Schools may use these dates as they see fit, but of these 15, only seven dates may be used for 7-on-7 competition against other teams. This also eliminates the previous allowance for a camp.

"I like this rule because it is very difficult to work with four players at a time," Shankel said. "Having more time to work with players as a whole is more football related. It gives us more time with the entire unit other than just 7-on-7. It's all pros with this rule change."

"I like this change," Craven said. "With as many of our kids that play multiple sports, it is important for coaches to communicate their schedules and expectations with each other. In Evart, our football, basketball, and baseball coaches really do a nice job of working together to not suffocate the kids with multiple sports or conflicts between sports. For some reason, the MHSAA has always treated football differently than the other sports as far as summer rules go. To be honest, I've never really understood it.

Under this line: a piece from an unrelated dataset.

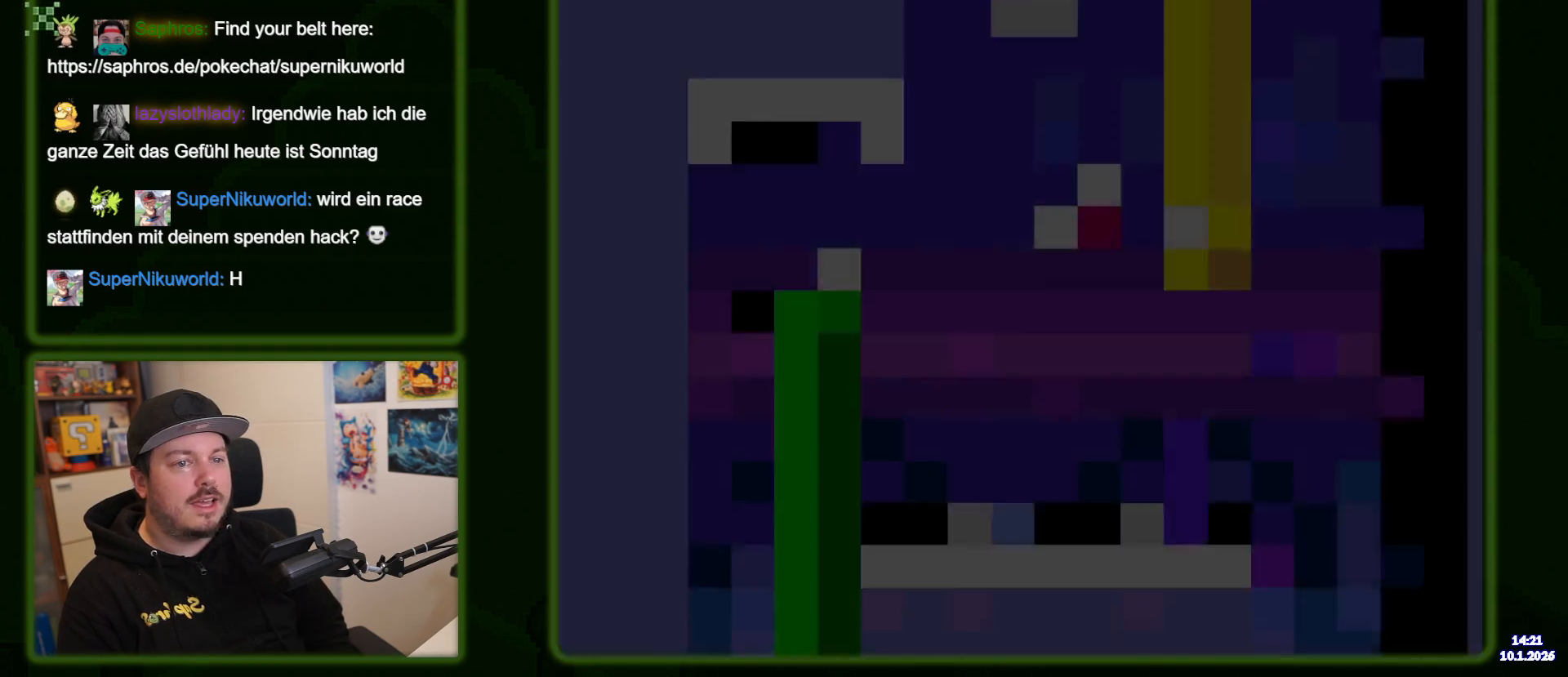
{"buttons": ["B", "Y", "DPAD_RIGHT"], "events": []}
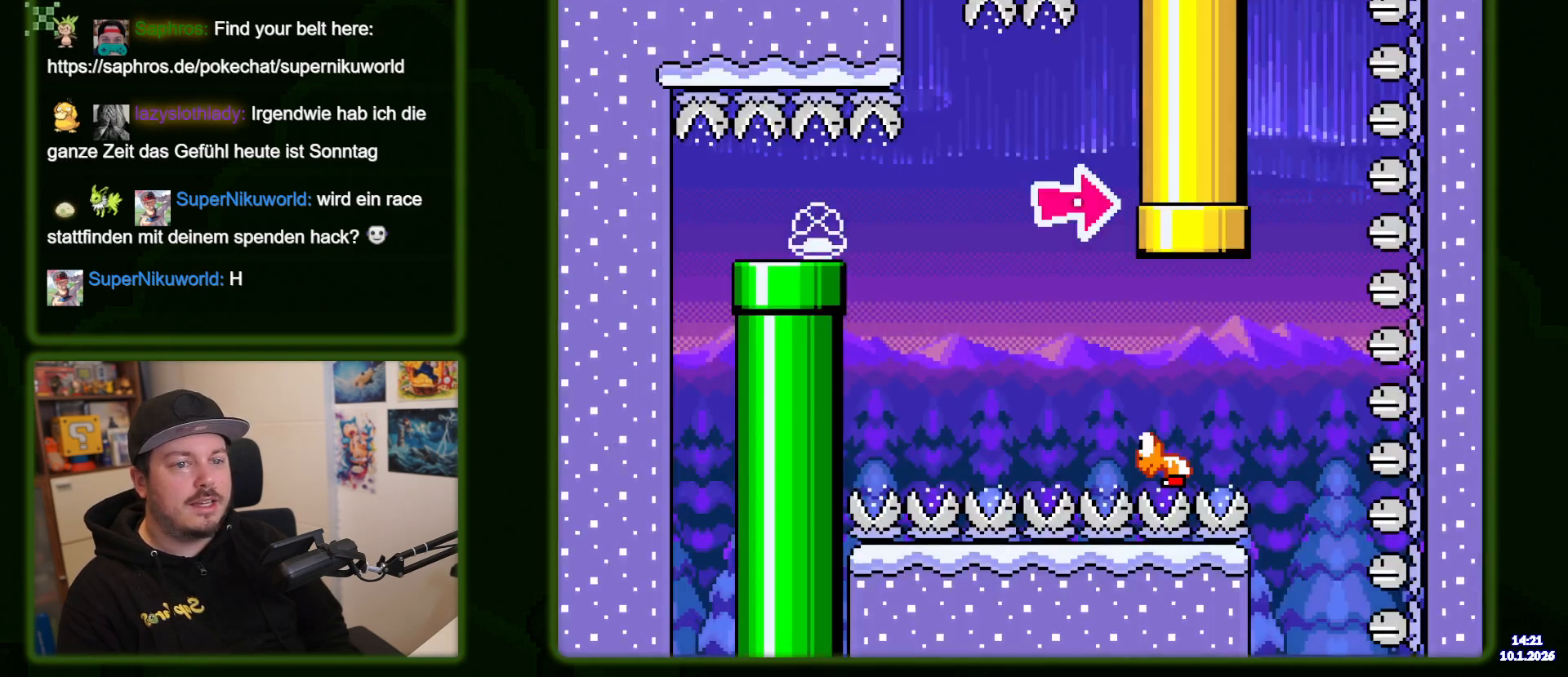
{"buttons": ["B", "Y", "DPAD_RIGHT"], "events": []}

"Basketball coaches can play all summer long and do all types of activities, baseball coaches can coach summer teams and play real games, but football was very limited. This new rule cleans that up a bit. Once again, I think it is super important for school coaches to work together. It is important for kids to engage in as many sports/activities that they have interests in and coaches shouldn't be the ones putting pressure on kids to step away from other activities. All sports have life lessons to teach and teach them in a variety of ways."

Martin agreed.

"I think this is a great step for high school players," he said. "I do feel that it is important to be mindful of the time expectations we put on student athletes, especially multi-sport athletes at smaller schools. This allows students to work and develop with their high school teams and coaches rather than chasing and paying for independent opportunities.

"Previously, programs had to charge an entry fee and have open enrollment for our own camps. It was foolish to have players and families paying an entry fee for a camp/instruction with their own teams. Commitment expectations of three-sport athletes could be way too much if coaches within the school don't work together."